Following the three representatives’ demonstrations last Thursday, Republican House Speaker Cameron Sexton called their actions “unacceptable” and argued that they broke “several rules of decorum and procedure on the House floor.”
“The Republican-led supermajority of the Tennessee General Assembly sought to have a political lynching of three of its members because we spoke out of turn against the status quo of the government, after the tragic deaths of six people in the shooting at The Covenant School in Nashville,” he said.
“I believe the expulsion of State Representative Justin Pearson was conducted in a hasty manner without consideration of other corrective action methods,” Lowery said in a statement.
The next general election in Tennessee is more than a year away, and a special election will be held in November of 2024 to fill the seats.
State code requires that a writ of election for nominations by statewide political parties to fill a vacancy must be scheduled in 55 to 60 days. A general election to fill the job needs to be held within 100 to 107 days.
A US citizen, a state resident for three years and a resident of their county for one year preceding the election are required to be a state representative in Tennessee.
There have been two expulsions in the state House over the past 157 years. The last expulsion in the state House was in 2016, when a representative was expelled over allegations of sexual harassment. A representative was kicked out of office in 1980, after they were found guilty of accepting a bribe.
The vote to remove lawmakers from the state’s Republican majorities was seen by scores of high profile officials.

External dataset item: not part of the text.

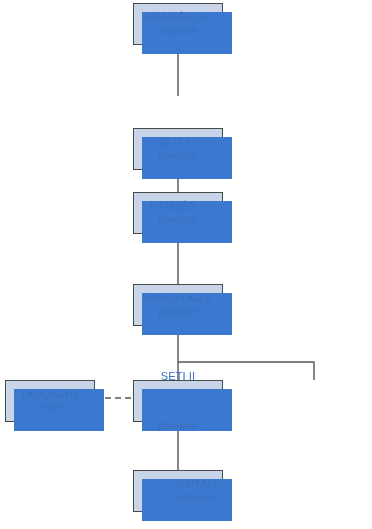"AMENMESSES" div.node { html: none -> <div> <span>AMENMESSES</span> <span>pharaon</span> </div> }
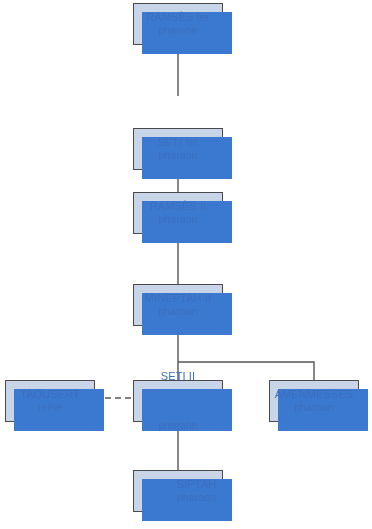"SIPTAH" div.node { left: 133px -> 126px }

On Thursday, Biden criticized Republicans for not taking action on gun reform, while calling the expulsions shocking and undemocratic.
Source: https://www.cnn.com/2023/04/10/us/tennessee-democrat-house-representatives-expelled-monday/index.html
Defending the Judgment against the Suspension of Strict Gun Control Measures: Reply to the Vice President Kamala Harris
Vice President Kamala Harris traveled to Nashville on Friday to advocate for stricter gun control measures and highlight the importance of protecting Americans from gun violence. She also privately met with Jones, Pearson and Johnson.
“We understand when we took an oath to represent the people who elected us that we speak on behalf of them. After the meeting, Harris said that it was not about the three leaders. It was about who they were representing. It is about who the voices they were using were. Understand that – and is that not what a democracy allows?”
The Council Member said that community members contacted them and sent them emails, and that they didn’t have a single objection to the suspension of the rules.
Black leaders have called the expulsion of the two young Black lawmakers racist and hypocritical. Among the three who are white, Johnson is the only one who is black.